Aziatische leeuwen komen nu alleen nog voor in Nationaal Park Gir in India. Het gaat de laatste jaren weer beter met de populatie, al brengt dat nieuwe uitdagingen met zich mee.

Het Gir Forest is maar berekend op ongeveer de helft van het aantal leeuwen dat er momenteel voorkomt, met andere woorden: nu gaat het eigenlijk weer té goed met ze. De leeuwen hebben steeds meer ruimte nodig. Daarom zoeken ze plek buiten het beschermde gebied, in de omliggende dorpen en boerenlanden. En een hongerige leeuw vormt een groot gevaar voor een mens.

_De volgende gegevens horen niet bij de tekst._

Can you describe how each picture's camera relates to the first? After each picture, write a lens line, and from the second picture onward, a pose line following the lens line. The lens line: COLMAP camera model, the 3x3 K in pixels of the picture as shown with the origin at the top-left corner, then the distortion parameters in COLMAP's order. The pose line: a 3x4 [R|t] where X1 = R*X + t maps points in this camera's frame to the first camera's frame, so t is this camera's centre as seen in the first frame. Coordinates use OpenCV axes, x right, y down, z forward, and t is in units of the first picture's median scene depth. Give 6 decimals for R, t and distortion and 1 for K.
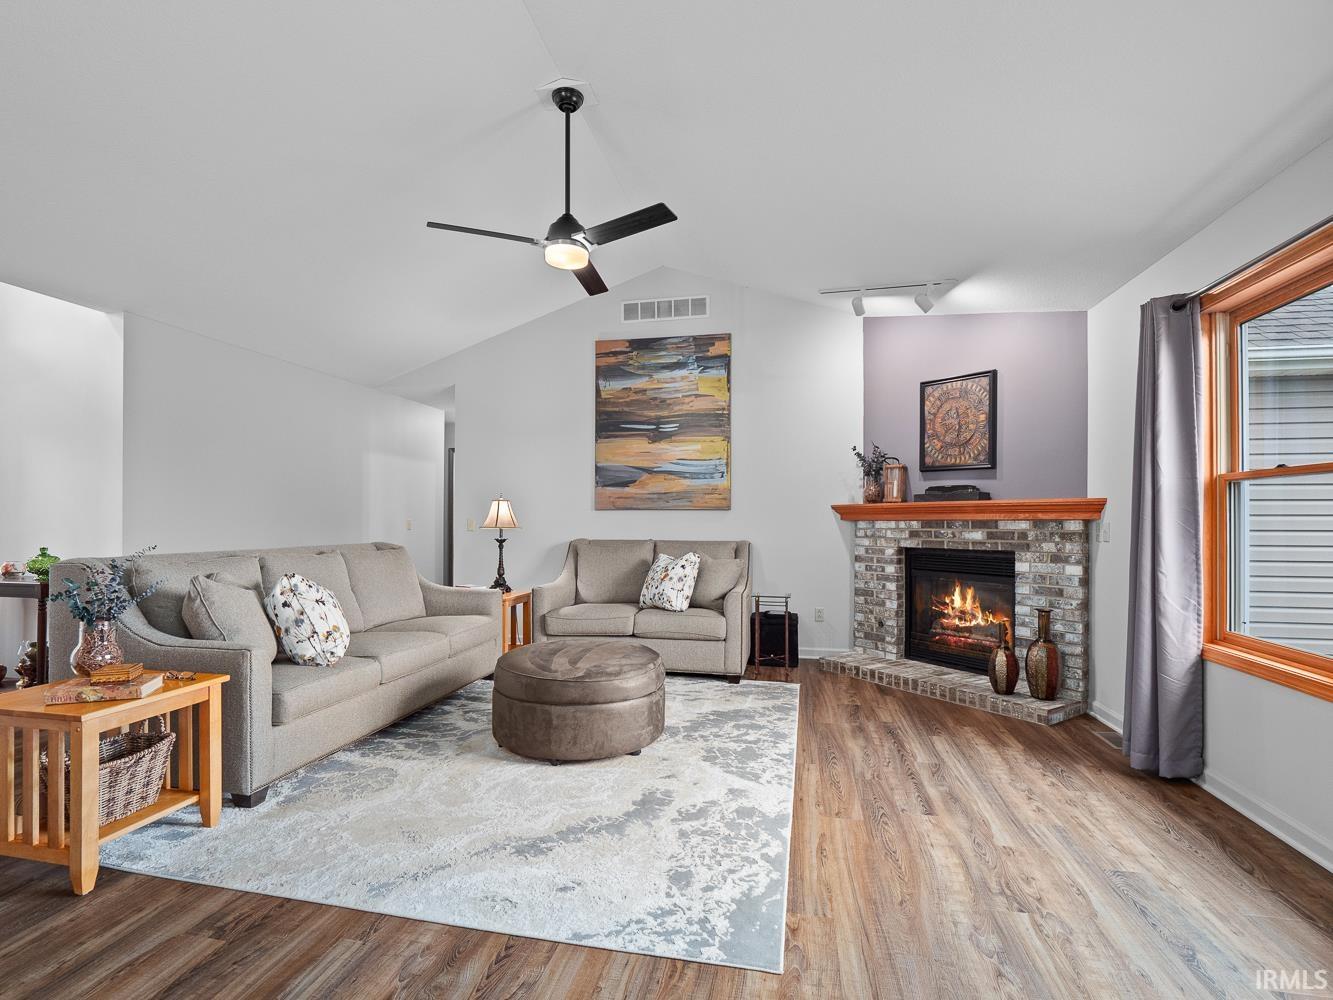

De afgelopen jaren zijn er al diverse incidenten geweest met dodelijke afloop. De ‘prooien’ die de leeuwen pakken zijn vaak kinderen, want die zijn het makkelijkst te overmeesteren. Net zoals ze bij hun natuurlijke prooien kiezen welke ze met de minste inspanning kunnen bejagen. Hun favoriete prooien zijn sambarherten. Ze delen die voorkeur met de vele luipaarden die ook in het park voorkomen. Toch zitten zij elkaar niet in de weg, want luipaarden vermijden de open gebieden waar leeuwen wel graag komen.

Genetisch gelijk

Er is wat verschil in uiterlijk te zien tussen Aziatische leeuwen en Afrikaanse. De Aziatische hebben een huidflap, die in de lengte over hun buik loopt, en de mannetjes hebben kortere en minder weelderige manen dan hun Afrikaanse neven. Maar na genetisch onderzoek in de afgelopen jaren zaten onderzoekers even met de handen in het haar: Aziatische leeuwen behoren tot dezelfde ondersoort als leeuwen-populaties in Centraal- en West-Afrika. Ze zijn voor de wetenschap nu gelijk! Leeuwen in Oost- en Zuid-Afrika zijn genetisch wél verschillend. De ondersoorten zijn van elkaar gescheiden door de Afrikaanse Riftvallei en het regenwoud in Centraal-Afrika. Hoe verrassend is dat: de wilde leeuwen die ik in Kenia en Namibië zag, zijn dichter verwant aan leeuwen in India dan aan die in Gambia. Interessant voor mij als bioloog, maar uiteindelijk zijn ze toch allemaal even indrukwekkend!